United States Marine Corps - 4th Marine Division

Samuel Tom Holiday

Samuel Tom Holiday

Sam is a Navajo Code Talker having served in World War II with the Fourth Marine Division, 25th Regiment, H&S Company. He participated in the campaigns on the islands of Roi-Namur, Tinian, Saipan, and Iwo Jima.



I set up this page to honor my father who helped to win the war in the Pacific. His dedication to the Marine Corp and the oath he took in keeping the secret about the Navajo code was foremost. Misunderstood for most of his adult life, he struggled within himself to tell his story. Not only regarding what he experienced during the war, but also of the pain and suffering he endured after the war to this day from a bomb blast on Iwo Jima.

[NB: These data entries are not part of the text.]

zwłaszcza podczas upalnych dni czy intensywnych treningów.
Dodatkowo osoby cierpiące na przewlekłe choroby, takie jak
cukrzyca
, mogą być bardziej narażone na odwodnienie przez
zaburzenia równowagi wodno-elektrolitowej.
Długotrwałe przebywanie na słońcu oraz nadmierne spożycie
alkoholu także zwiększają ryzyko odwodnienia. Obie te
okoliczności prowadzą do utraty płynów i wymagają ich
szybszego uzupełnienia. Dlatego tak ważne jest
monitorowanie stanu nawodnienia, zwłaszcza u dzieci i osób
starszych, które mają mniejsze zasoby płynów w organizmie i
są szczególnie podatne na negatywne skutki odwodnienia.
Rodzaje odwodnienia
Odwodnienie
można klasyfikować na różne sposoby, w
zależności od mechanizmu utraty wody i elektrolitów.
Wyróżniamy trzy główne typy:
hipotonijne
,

My father is from the Tódich'ii nii Clan (Bitter Water) and born into the Bít ähníí Clan (His Leaves, also Leaf Clan, also Under his cover). His maternal grandparents are Tsin-nah-ji-nee (Tree With Black Streaks) and paternal grandparents are Tle-zi-tlani (Many Goats). His parents were Billy Holiday and Bessie Yellow. He was born in a hogan near Monument Valley, Utah. He now resides in Kayenta Arizona. The Native American Church (NAC) eased most of his suffering. He now practices the NAC way of healing.

It is the Dine tradition that when a warrior returns from war he is to go through a cleansing ceremony. Because of the promise he made to the US Government about keeping his role in the war a secret, it took him some time to have the ceremony done. In order for him to have the cleansing ceremony, he had to let go of the secret, which he never did until 1969. It was at that time that his friend Nick Stanley who served with my father invited him to attend a reunion for the Fourth Marine Division in Chicago, Illinois. Lee Cannon got the idea of honoring my father and Dan Akee (also of the 4th Marines and my father's partner through most of the war) for being Navajo Code Talkers. My father did not feel right about the idea of only Dan and him being honored. There were many others. Finally Mr. Cannon contacted other Navajo Code Talkers through the Navajo Times and invited them to the reunion.

My father did not even tell us, his children, about his role in the war. When Mr. Cannon visited us and after the top-secret status of the Code Talkers was lifted, my father's and the Code Talkers' story could now be told. How the Code Talkers transmitted hundreds of messages with 100% accuracy and without the code ever being deciphered. I am very proud and respectful of my father. I honor him as often as possible by telling people about him and the Navajo Code Talkers.